— START EXTRACTED RECORDS —

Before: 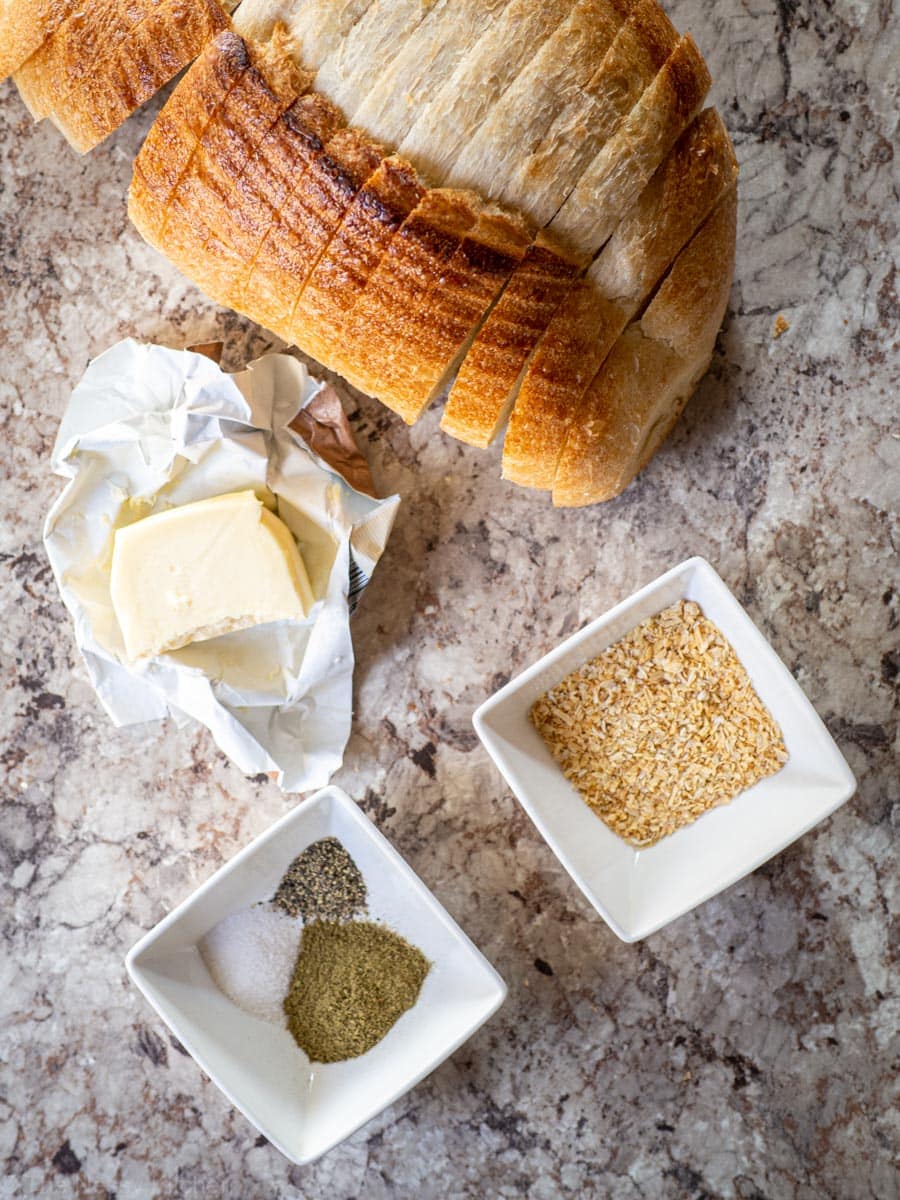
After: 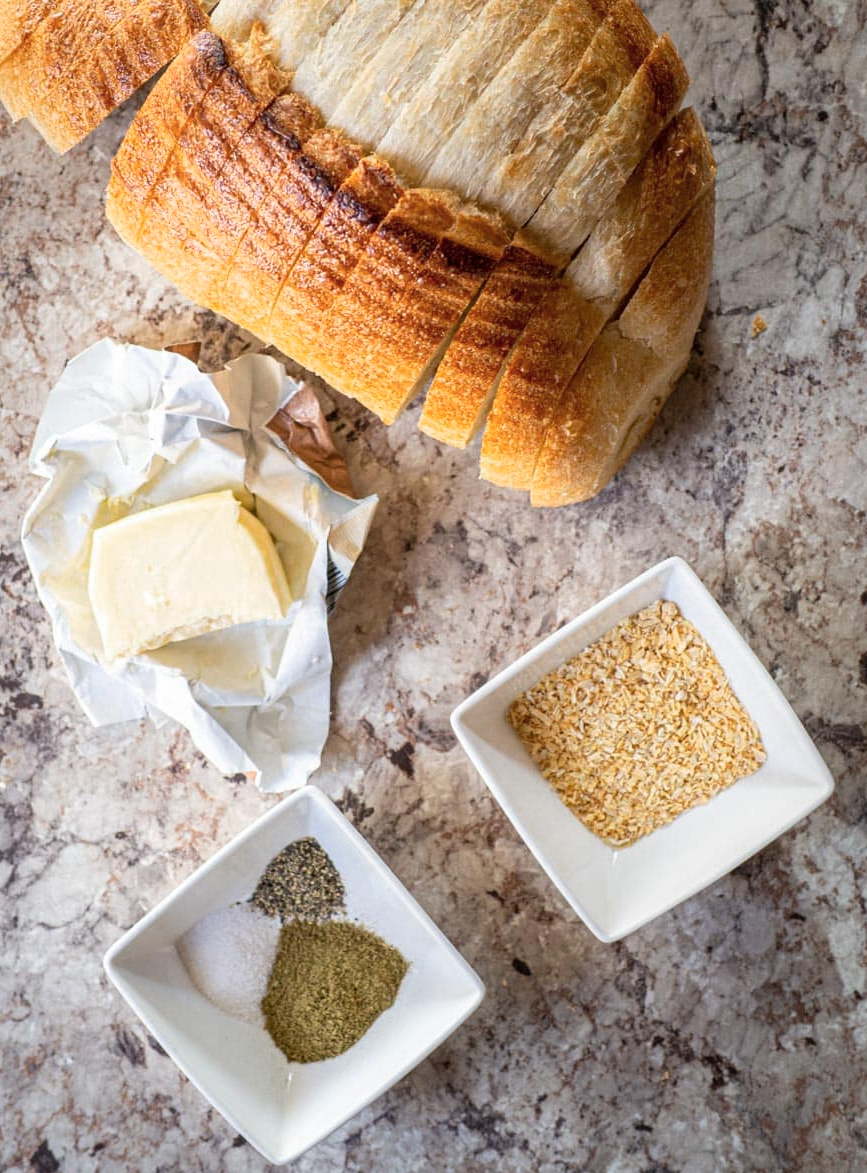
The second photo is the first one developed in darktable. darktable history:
color zones: curves: ch0 [(0, 0.465) (0.092, 0.596) (0.289, 0.464) (0.429, 0.453) (0.571, 0.464) (0.714, 0.455) (0.857, 0.462) (1, 0.465)]
crop and rotate: left 2.536%, right 1.107%, bottom 2.246%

— END EXTRACTED RECORDS —

§ STATED TASK
Rewrite all of the records above, substituting "processed" for every occurrence of "developed" and leaving everything else unchanged. Omit the pictures from your answer.

§ RESPONSE TO THE TASK
Before: 
After: 
The second photo is the first one processed in darktable. darktable history:
color zones: curves: ch0 [(0, 0.465) (0.092, 0.596) (0.289, 0.464) (0.429, 0.453) (0.571, 0.464) (0.714, 0.455) (0.857, 0.462) (1, 0.465)]
crop and rotate: left 2.536%, right 1.107%, bottom 2.246%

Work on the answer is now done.